Could it have been because everyone’s natural response is to say, “I’m so sorry,” when you tell them? Would it have anything to do with the flood of social media memes that imply any woman who walks away from a relationship simply “can’t keep a man?” Maybe it’s society’s tendency to value the length of marriages without real consideration for the work, the turmoil or any of the sacrifices that come along with the timestamp.

My parents were happily married for over 33 years before my father passed, and I’ve wondered if this is where my guilt and shame began.

I grew up in a church where divorce was not only frowned upon but was the topic of many Sunday morning sermons. I vividly remember our Pastor saying, “… and if you get married and realize you married a bear… you better hug him!” Yes, that was the punchline: Give this bear a bear hug. And even in my 11-year-old mind, I had questions. What other options does she have? But what if the bear bites her head off? You really think she should just…stay married? But, as you know, if you were raised in a Black church, you don’t question God and you don’t question the man of God, so I entered adulthood with the notion that I truly only had one shot at this; often emphatically and proudly saying, “Divorce is not an option for me.” 

Oh, but it was. 

There comes a point in every adult’s life when you reflect on your childhood. You remember the values and lessons that your parents and support systems taught you and you realize that while some things still work for you, others don’t. You also recognize that your parents were learning too, so you not only extend grace, but you also understand that their childhood and formative experiences were the foundation for the lessons they wanted to instill in you.

I’m fully aware that I’m currently stressing the importance of something to my son that he will one day challenge. It’ll be something that I fully and wholly believe in, and he’ll decide it just doesn’t work for him. And as an adult, he’ll have that right. Hopefully, I’ll be alive to see it. To see the moment when he recognizes that every “happily ever after” doesn’t look the same, that the path less traveled isn’t less traveled at all, it’s just the one that people don’t post, publish, or talk about. We sometimes don’t share the detours and the u-turns in our lives, not realizing that it’s those moments that make our stories even more valuable and respected.

### Source data
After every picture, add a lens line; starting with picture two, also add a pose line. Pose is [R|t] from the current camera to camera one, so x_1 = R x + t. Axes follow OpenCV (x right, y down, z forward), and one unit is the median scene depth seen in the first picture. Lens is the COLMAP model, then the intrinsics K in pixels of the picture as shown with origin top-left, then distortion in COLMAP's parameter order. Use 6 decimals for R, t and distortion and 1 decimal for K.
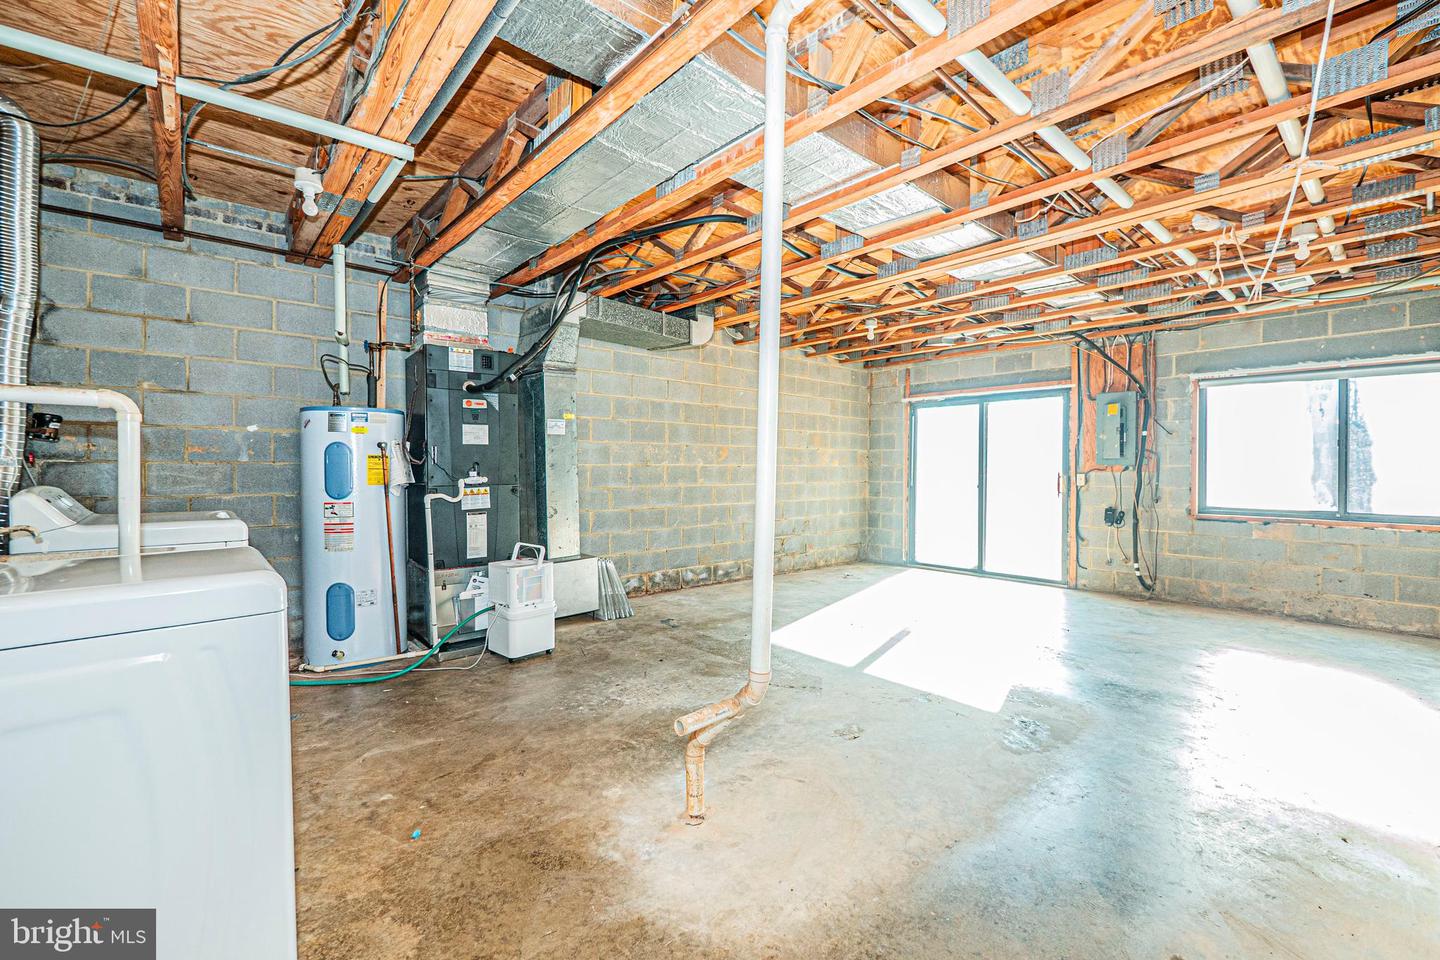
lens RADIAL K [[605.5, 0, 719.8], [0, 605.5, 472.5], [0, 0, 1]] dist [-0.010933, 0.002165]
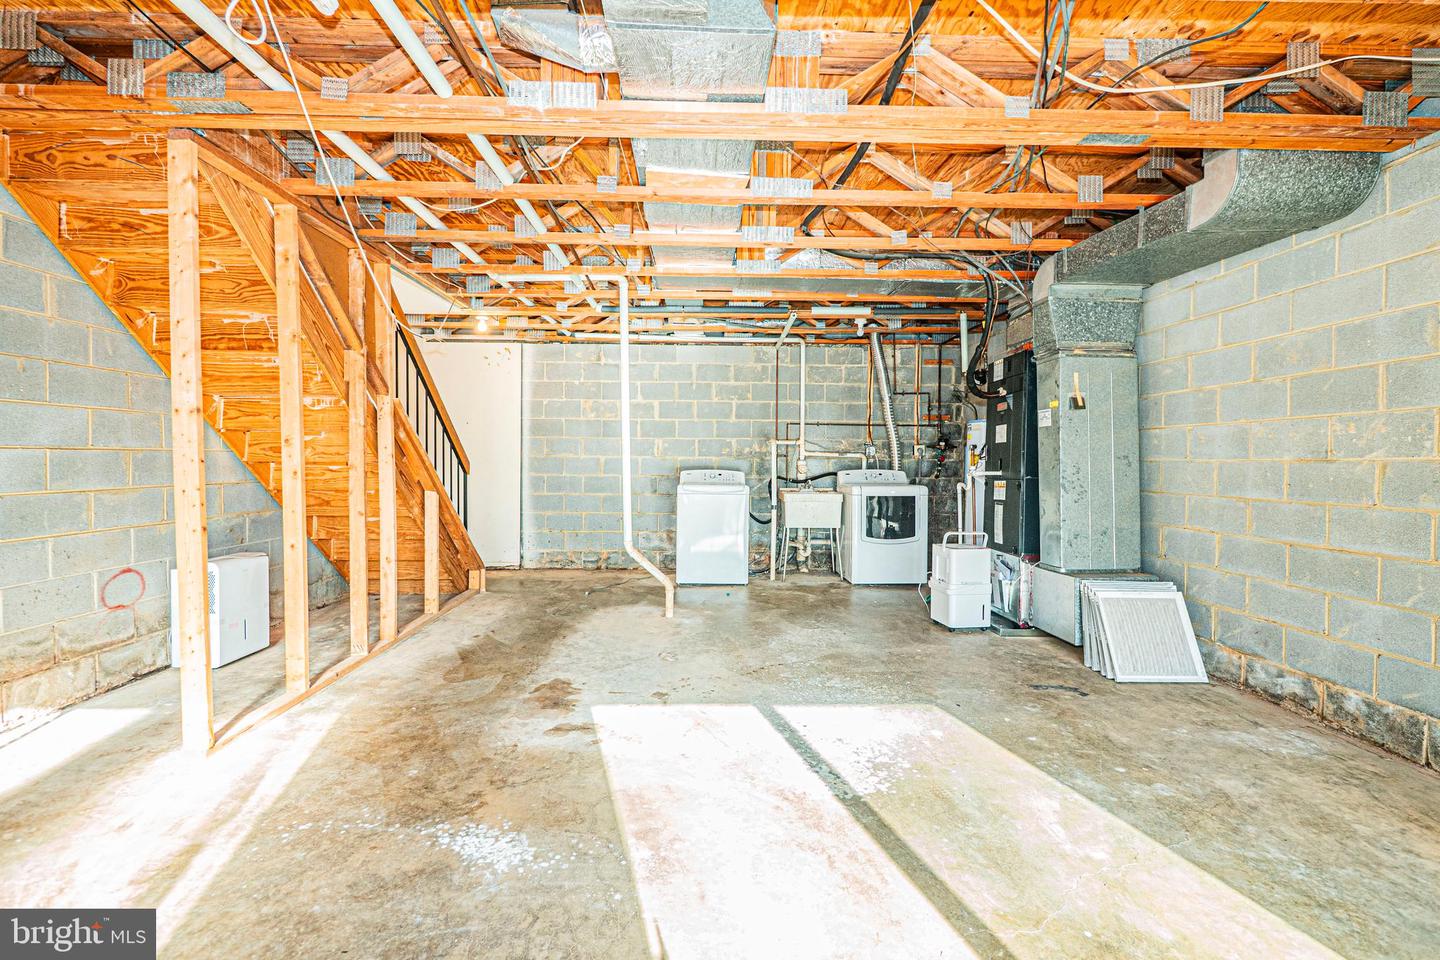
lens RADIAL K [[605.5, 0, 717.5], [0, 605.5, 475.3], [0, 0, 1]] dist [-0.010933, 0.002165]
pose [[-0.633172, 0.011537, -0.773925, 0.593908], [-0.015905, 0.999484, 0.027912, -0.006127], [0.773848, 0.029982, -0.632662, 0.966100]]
...
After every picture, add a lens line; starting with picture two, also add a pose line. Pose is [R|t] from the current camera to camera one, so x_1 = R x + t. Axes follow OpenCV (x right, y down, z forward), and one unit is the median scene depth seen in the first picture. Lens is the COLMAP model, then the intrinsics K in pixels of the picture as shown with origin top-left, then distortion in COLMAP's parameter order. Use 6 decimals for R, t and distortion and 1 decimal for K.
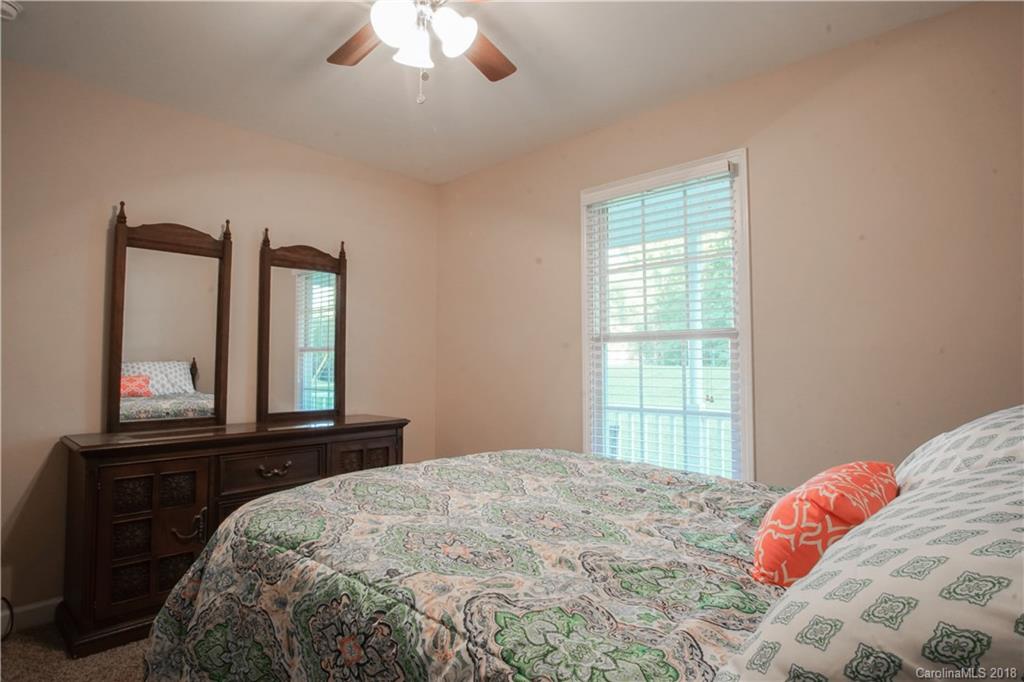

### Aim of the task
From the essay on divorce above, reproduce word for word the passage that opens with the words "Oh, but it was." and closes with "instill in you.".

### Solution to this exercise
Oh, but it was. 

There comes a point in every adult’s life when you reflect on your childhood. You remember the values and lessons that your parents and support systems taught you and you realize that while some things still work for you, others don’t. You also recognize that your parents were learning too, so you not only extend grace, but you also understand that their childhood and formative experiences were the foundation for the lessons they wanted to instill in you.